Page-level text extractions
* * *

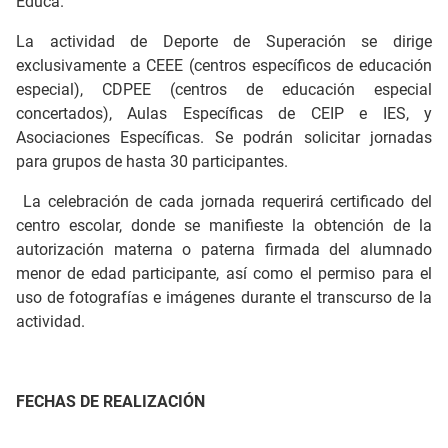
Educa.
La actividad de Deporte de Superación se dirige
exclusivamente a CEEE (centros específicos de educación
especial), CDPEE (centros de educación especial
concertados), Aulas Específicas de CEIP e IES, y
Asociaciones Específicas. Se podrán solicitar jornadas
para grupos de hasta 30 participantes.
La celebración de cada jornada requerirá certificado del
centro escolar, donde se manifieste la obtención de la
autorización materna o paterna firmada del alumnado
menor de edad participante, así como el permiso para el
uso de fotografías e imágenes durante el transcurso de la
actividad.
FECHAS DE REALIZACIÓN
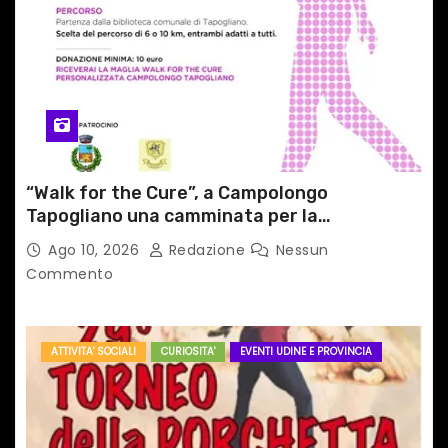
r
t
i
c
o
“Walk for the Cure”, a Campolongo
l
Tapogliano una camminata per la
prevenzione dei tumori del seno
Ago 10, 2026
Redazione
Nessun
i
Commento
ATTIVITA' SOCIALI
CURIOSITA'
EVENTI UDINE E PROVINCIA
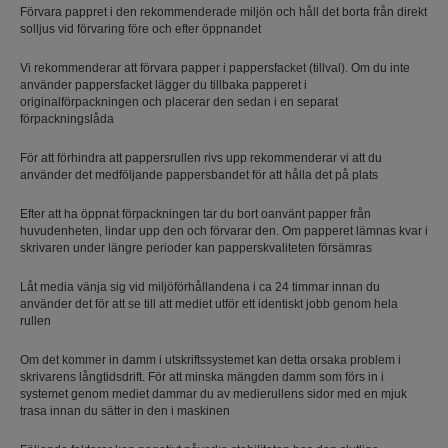
Förvara pappret i den rekommenderade miljön och håll det borta från direkt
solljus vid förvaring före och efter öppnandet
Vi rekommenderar att förvara papper i pappersfacket (tillval). Om du inte
använder pappersfacket lägger du tillbaka papperet i
originalförpackningen och placerar den sedan i en separat
förpackningslåda
För att förhindra att pappersrullen rivs upp rekommenderar vi att du
använder det medföljande pappersbandet för att hålla det på plats
Efter att ha öppnat förpackningen tar du bort oanvänt papper från
huvudenheten, lindar upp den och förvarar den. Om papperet lämnas kvar i
skrivaren under längre perioder kan papperskvaliteten försämras
Låt media vänja sig vid miljöförhållandena i ca 24 timmar innan du
använder det för att se till att mediet utför ett identiskt jobb genom hela
rullen
Om det kommer in damm i utskriftssystemet kan detta orsaka problem i
skrivarens långtidsdrift. För att minska mängden damm som förs in i
systemet genom mediet dammar du av medierullens sidor med en mjuk
trasa innan du sätter in den i maskinen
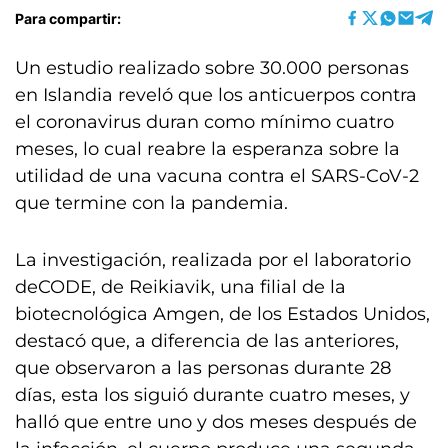
Para compartir:
Un estudio realizado sobre 30.000 personas
en Islandia reveló que los anticuerpos contra
el coronavirus duran como mínimo cuatro
meses, lo cual reabre la esperanza sobre la
utilidad de una vacuna contra el SARS-CoV-2
que termine con la pandemia.
La investigación, realizada por el laboratorio
deCODE, de Reikiavik, una filial de la
biotecnológica Amgen, de los Estados Unidos,
destacó que, a diferencia de las anteriores,
que observaron a las personas durante 28
días, esta los siguió durante cuatro meses, y
halló que entre uno y dos meses después de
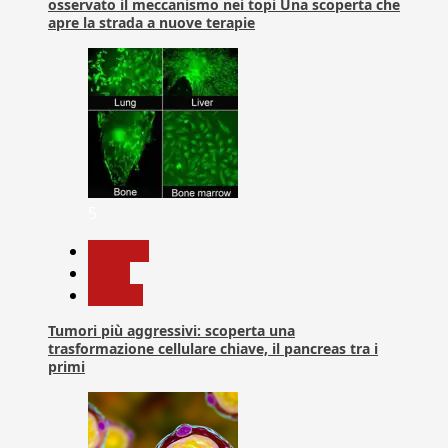
osservato il meccanismo nei topi Una scoperta che
apre la strada a nuove terapie
5
biologia
News
Ricerca
Tumori più aggressivi: scoperta una
trasformazione cellulare chiave, il pancreas tra i
primi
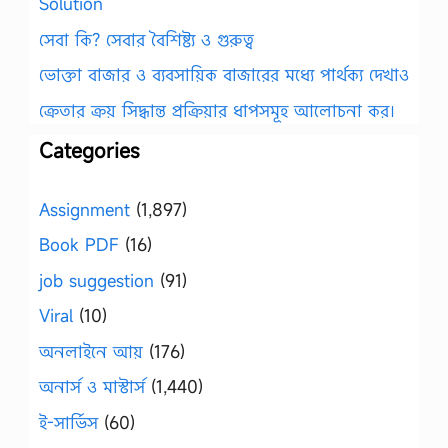
Solution
সেবা কি? সেবার বৈশিষ্ট্য ও গুরুত্ব
ভোক্তা বাজার ও ব্যবসায়িক বাজারের মধ্যে পার্থক্য দেখাও
ক্রেতার ক্রয় সিদ্ধান্ত প্রক্রিয়ার ধাপসমূহ আলোচনা কর।
Categories
Assignment
(1,897)
Book PDF
(16)
job suggestion
(91)
Viral
(10)
অনলাইনে আয়
(176)
অনার্স ও মাস্টার্স
(1,440)
ই-সার্ভিস
(60)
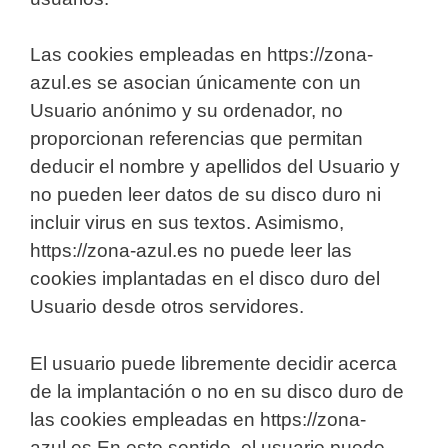
Las cookies empleadas en https://zona-
azul.es se asocian únicamente con un
Usuario anónimo y su ordenador, no
proporcionan referencias que permitan
deducir el nombre y apellidos del Usuario y
no pueden leer datos de su disco duro ni
incluir virus en sus textos. Asimismo,
https://zona-azul.es no puede leer las
cookies implantadas en el disco duro del
Usuario desde otros servidores.
El usuario puede libremente decidir acerca
de la implantación o no en su disco duro de
las cookies empleadas en https://zona-
azul.es En este sentido, el usuario puede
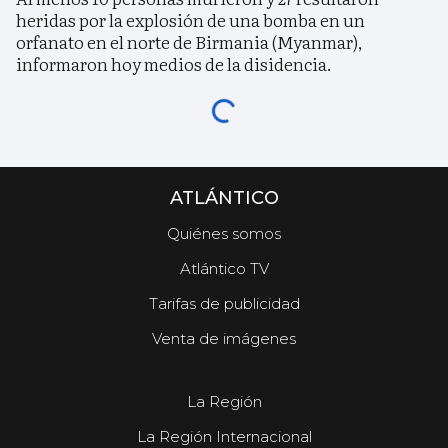
heridas por la explosión de una bomba en un
orfanato en el norte de Birmania (Myanmar),
informaron hoy medios de la disidencia.
ATLÁNTICO
Quiénes somos
Atlántico TV
Tarifas de publicidad
Venta de imágenes
La Región
La Región Internacional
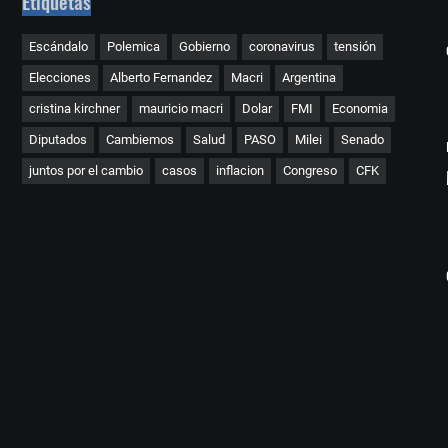
Etiquetas
Escándalo
Polemica
Gobierno
coronavirus
tensión
Elecciones
Alberto Fernandez
Macri
Argentina
cristina kirchner
mauricio macri
Dolar
FMI
Economia
Diputados
Cambiemos
Salud
PASO
Milei
Senado
juntos por el cambio
casos
inflacion
Congreso
CFK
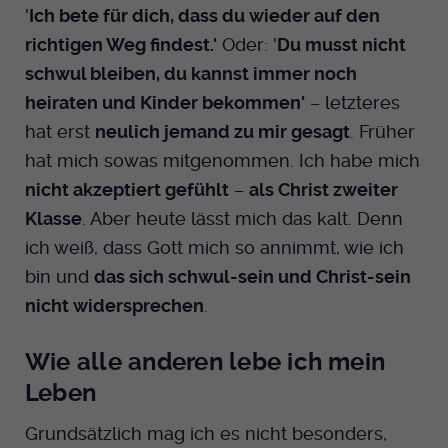
'
Ich bete für dich, dass du wieder auf den
richtigen Weg findest.'
Oder: '
Du musst nicht
schwul bleiben, du kannst immer noch
heiraten und Kinder bekommen'
– letzteres
hat erst
neulich jemand zu mir gesagt
. Früher
hat mich sowas mitgenommen. Ich habe mich
nicht akzeptiert gefühlt
–
als Christ zweiter
Klasse
. Aber heute lässt mich das kalt. Denn
ich weiß, dass Gott mich so annimmt, wie ich
bin und
das sich schwul-sein und Christ-sein
nicht widersprechen
.
Wie alle anderen lebe ich mein
Leben
Grundsätzlich mag ich es nicht besonders,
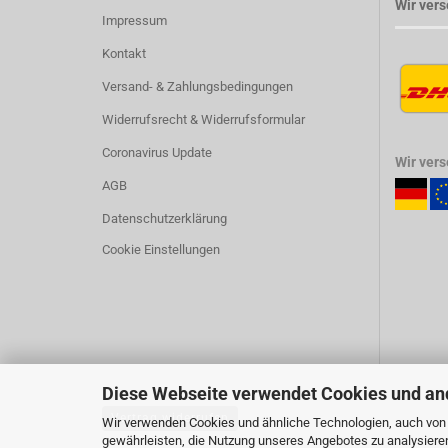
Wir vers
Impressum
Kontakt
Versand- & Zahlungsbedingungen
Widerrufsrecht & Widerrufsformular
Coronavirus Update
Wir ver
AGB
Datenschutzerklärung
Cookie Einstellungen
Diese Webseite verwendet Cookies und an
Vertrag widerrufen
Wir verwenden Cookies und ähnliche Technologien, auch von D
gewährleisten, die Nutzung unseres Angebotes zu analysiere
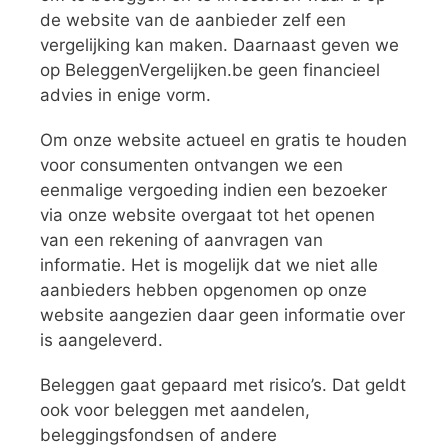
de website van de aanbieder zelf een
vergelijking kan maken. Daarnaast geven we
op BeleggenVergelijken.be geen financieel
advies in enige vorm.
Om onze website actueel en gratis te houden
voor consumenten ontvangen we een
eenmalige vergoeding indien een bezoeker
via onze website overgaat tot het openen
van een rekening of aanvragen van
informatie. Het is mogelijk dat we niet alle
aanbieders hebben opgenomen op onze
website aangezien daar geen informatie over
is aangeleverd.
Beleggen gaat gepaard met risico’s. Dat geldt
ook voor beleggen met aandelen,
beleggingsfondsen of andere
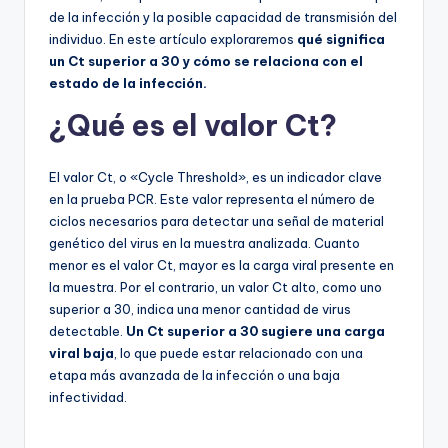
de la infección y la posible capacidad de transmisión del
individuo. En este artículo exploraremos
qué significa
un Ct superior a 30 y cómo se relaciona con el
estado de la infección.
¿Qué es el valor Ct?
El valor Ct, o «Cycle Threshold», es un indicador clave
en la prueba PCR. Este valor representa el número de
ciclos necesarios para detectar una señal de material
genético del virus en la muestra analizada. Cuanto
menor es el valor Ct, mayor es la carga viral presente en
la muestra. Por el contrario, un valor Ct alto, como uno
superior a 30, indica una menor cantidad de virus
detectable.
Un Ct superior a 30 sugiere una carga
viral baja
, lo que puede estar relacionado con una
etapa más avanzada de la infección o una baja
infectividad.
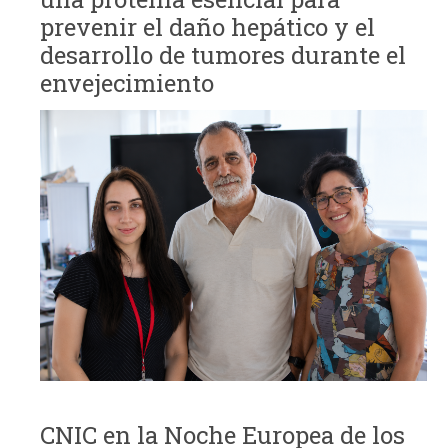
prevenir el daño hepático y el
desarrollo de tumores durante el
envejecimiento
CNIC en la Noche Europea de los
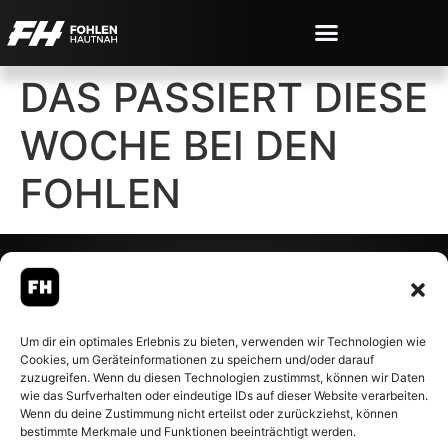
DAS PASSIERT DIESE
WOCHE BEI DEN
FOHLEN
© 2007-2026 Fohlen-Hautnah.de
Um dir ein optimales Erlebnis zu bieten, verwenden wir Technologien wie
– Alle rechte vorbehalten.
Cookies, um Geräteinformationen zu speichern und/oder darauf
Fohlen-Hautnah.de ist ein
zuzugreifen. Wenn du diesen Technologien zustimmst, können wir Daten
offiziell eingetragenes Magazin
wie das Surfverhalten oder eindeutige IDs auf dieser Website verarbeiten.
bei der Deutschen
Wenn du deine Zustimmung nicht erteilst oder zurückziehst, können
Nationalbibliothek (ISSN 1868-
bestimmte Merkmale und Funktionen beeinträchtigt werden.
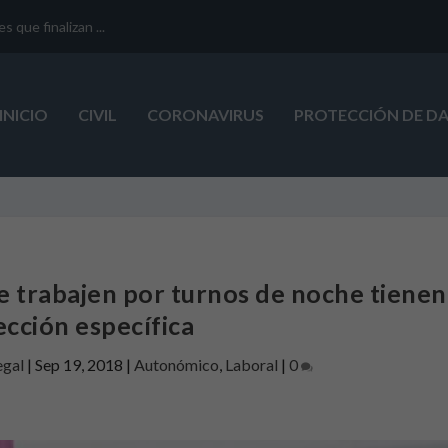
que finalizan ...
INICIO
CIVIL
CORONAVIRUS
PROTECCIÓN DE D
 trabajen por turnos de noche tienen
ección específica
egal
|
Sep 19, 2018
|
Autonómico
,
Laboral
|
0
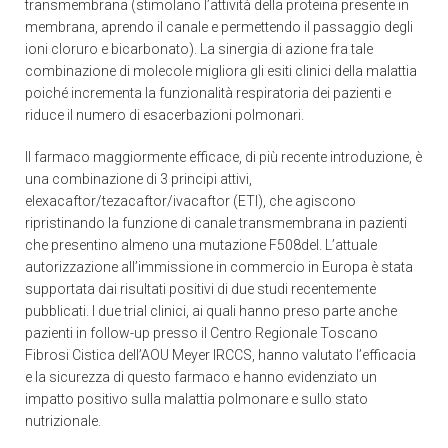
transmembrana (stimolano l’attività della proteina presente in
membrana, aprendo il canale e permettendo il passaggio degli
ioni cloruro e bicarbonato). La sinergia di azione fra tale
combinazione di molecole migliora gli esiti clinici della malattia
poiché incrementa la funzionalità respiratoria dei pazienti e
riduce il numero di esacerbazioni polmonari.
Il farmaco maggiormente efficace, di più recente introduzione, è
una combinazione di 3 principi attivi,
elexacaftor/tezacaftor/ivacaftor (ETI), che agiscono
ripristinando la funzione di canale transmembrana in pazienti
che presentino almeno una mutazione F508del. L’attuale
autorizzazione all’immissione in commercio in Europa è stata
supportata dai risultati positivi di due studi recentemente
pubblicati. I due trial clinici, ai quali hanno preso parte anche
pazienti in follow-up presso il Centro Regionale Toscano
Fibrosi Cistica dell’AOU Meyer IRCCS, hanno valutato l’efficacia
e la sicurezza di questo farmaco e hanno evidenziato un
impatto positivo sulla malattia polmonare e sullo stato
nutrizionale.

* * *

_Task goal_: Between and including the line above that contains "ich weiß, dass Gott mich so annimmt, wie ich" and the line that contains "voor consumenten ontvangen we een", restate every line word for word. Pictures stay out.

_Result of the exercise_:
ich weiß, dass Gott mich so annimmt, wie ich
bin und
das sich schwul-sein und Christ-sein
nicht widersprechen
.
Wie alle anderen lebe ich mein
Leben
Grundsätzlich mag ich es nicht besonders,
Wir vers
Impressum
Kontakt
Versand- & Zahlungsbedingungen
Widerrufsrecht & Widerrufsformular
Coronavirus Update
Wir ver
AGB
Datenschutzerklärung
Cookie Einstellungen
Diese Webseite verwendet Cookies und an
Vertrag widerrufen
Wir verwenden Cookies und ähnliche Technologien, auch von D
gewährleisten, die Nutzung unseres Angebotes zu analysiere
de website van de aanbieder zelf een
vergelijking kan maken. Daarnaast geven we
op BeleggenVergelijken.be geen financieel
advies in enige vorm.
Om onze website actueel en gratis te houden
voor consumenten ontvangen we een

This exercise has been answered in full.